U.S. Sector Rotation
A SYSTEMATIC APPROACH TO RELATIVE STRENGTH CAN HELP INVESTORS IDENTIFY MAJOR OPPORTUNITIES IN THE MARKET.
The idea behind the Sector Rotation model is that the economy operates in cycles, and at any given time, some sectors of the market may be up while others may be down. By investing in the best performing sectors and avoiding the worst, investors can maximize their growth during positive market environments.
The model examines over 20 different sector-specific SPDRs and iShares and then selects the top three scoring ETFs for the model which is rebalanced monthly.
This model uses our “downside risk protector” to move into cash and short-term investments to protect the portfolio during protracted markets declines.

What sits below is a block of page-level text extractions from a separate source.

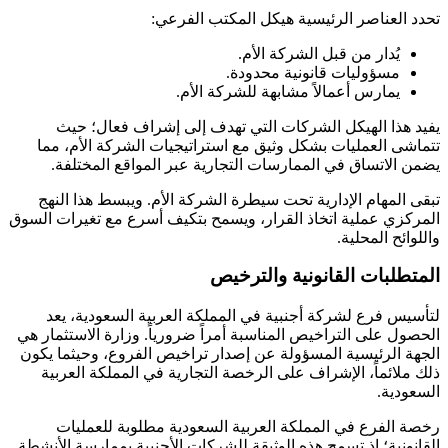
تحدد العناصر الرئيسية هيكل المكتب الفرعي:
يُدار من قبل الشركة الأم.
مسؤوليات قانونية محدودة.
يمارس أعمالاً مشابهة للشركة الأم.
يفيد هذا الهيكل الشركات التي تهدف إلى إشراف فعال؛ حيث
تتماشى العمليات بشكل وثيق مع استراتيجيات الشركة الأم، مما
يضمن الاتساق في الممارسات التجارية عبر المواقع المختلفة.
تبقى المهام الإدارية تحت سيطرة الشركة الأم. ويبسط هذا النهج
المركزي عملية اتخاذ القرار، ويسمح بتكيف أسرع مع تغيرات السوق
واللوائح المحلية.
المتطلبات القانونية والترخيص
لتأسيس فرع لشركة أجنبية في المملكة العربية السعودية، يعد
الحصول على التراخيص المناسبة أمراً ضرورياً. وزارة الاستثمار هي
الجهة الرئيسية المسؤولة عن إصدار تراخيص الفروع، وحيثما يكون
ذلك ملائماً، الإشراف على الرخصة التجارية في المملكة العربية
السعودية.
رخصة الفرع في المملكة العربية السعودية مطلوبة للعمليات
القانونية؛ إذ تسمح هذه الوثيقة للشركات الأجنبية بممارسة الأنشطة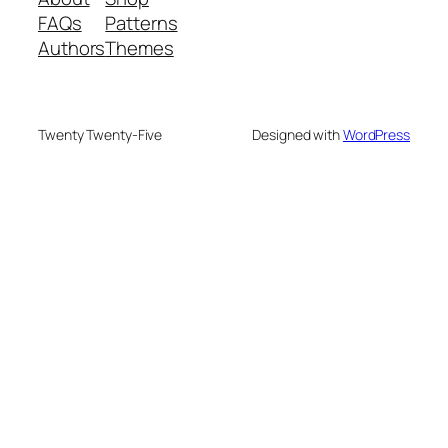
FAQs
Patterns
Authors
Themes
Twenty Twenty-Five
Designed with
WordPress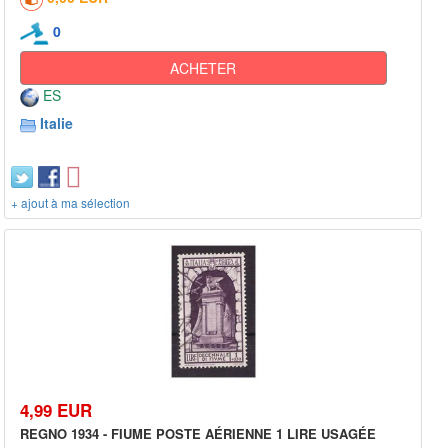
0
ACHETER
ES
Italie
+ ajout à ma sélection
4,99 EUR
REGNO 1934 - FIUME POSTE AÉRIENNE 1 LIRE USAGÉE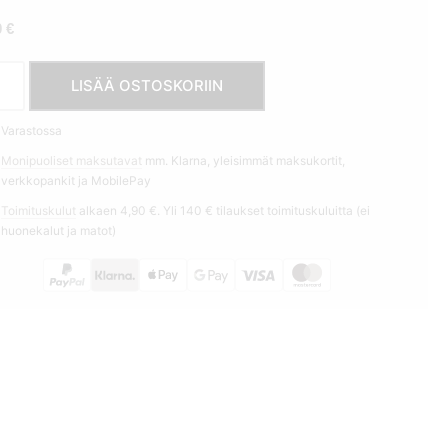
0
€
atto
LISÄÄ OSTOSKORIIN
100cm
nonvärinen/musta
Varastossa
ä
Monipuoliset maksutavat
mm. Klarna, yleisimmät maksukortit,
verkkopankit ja MobilePay
Toimituskulut
alkaen 4,90 €. Yli 140 € tilaukset toimituskuluitta (ei
huonekalut ja matot)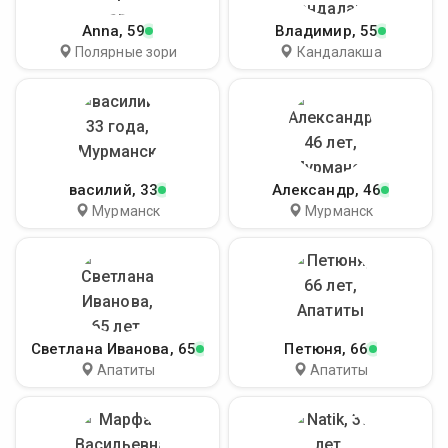
Anna
, 59
Владимир
, 55
Полярные зори
Кандалакша
василий
, 33
Александр
, 46
Мурманск
Мурманск
Светлана Иванова
, 65
Петюня
, 66
Апатиты
Апатиты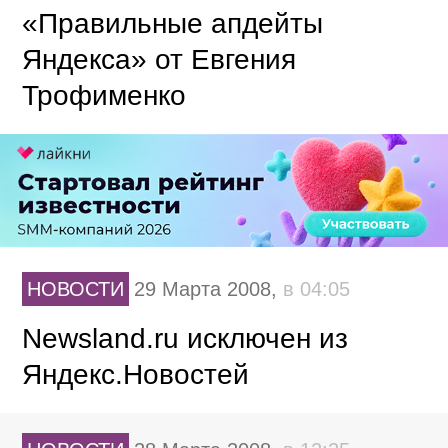
«Правильные апдейты
Яндекса» от Евгения
Трофименко
НОВОСТИ
29 Марта 2008,
в 04:05
Newsland.ru исключен из
Яндекс.Новостей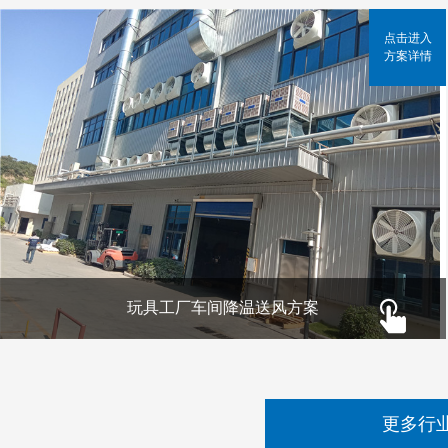
点击进入
方案详情
玩具工厂车间降温送风方案
更多行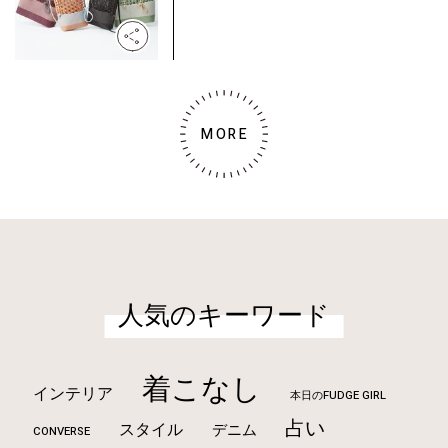
MORE
人気のキーワード
着こなし
インテリア
本日のFUDGE GIRL
占い
スタイル
デニム
CONVERSE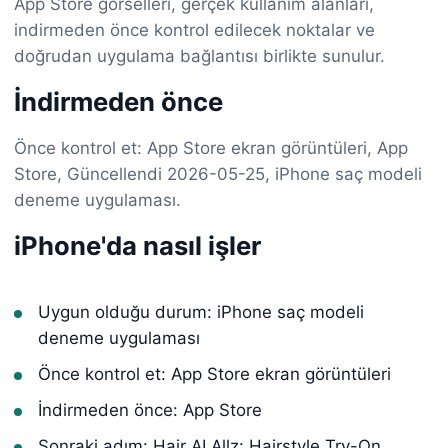
App Store görselleri, gerçek kullanım alanları,
indirmeden önce kontrol edilecek noktalar ve
doğrudan uygulama bağlantısı birlikte sunulur.
İndirmeden önce
Önce kontrol et: App Store ekran görüntüleri, App
Store, Güncellendi 2026-05-25, iPhone saç modeli
deneme uygulaması.
iPhone'da nasıl işler
Uygun olduğu durum: iPhone saç modeli
deneme uygulaması
Önce kontrol et: App Store ekran görüntüleri
İndirmeden önce: App Store
Sonraki adım: Hair AI Allz: Hairstyle Try-On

Sharpe Ratio – the average return earned in excess of the risk-free rate. A higher Sharpe Ration is better
Risk-Free Rate – represents the interest an investor would expect from an absolutely risk-free investment over a specified period of time.
Sortino Ratio – another measure of risk that takes into account the downside deviation of the asset. A higher Sortino Ratio is better.
What is Drawdown?
Drawdown is the measure from the highest high to the lowest low or peak to trough during a specific time period. It is an important measurement of risk. A larger drawdown requires a more significant increase in the security to recover.
Volatility measures the change in price of an investment. The higher the volatility, the higher the difference between the high and the low of an investment’s price.
The 12 Month Rolling ROR is the compound rate of return for the last 12 months. The rate of return is the gain or loss on an investment over a specified time period, expressed as a percentage of the investment’s cost.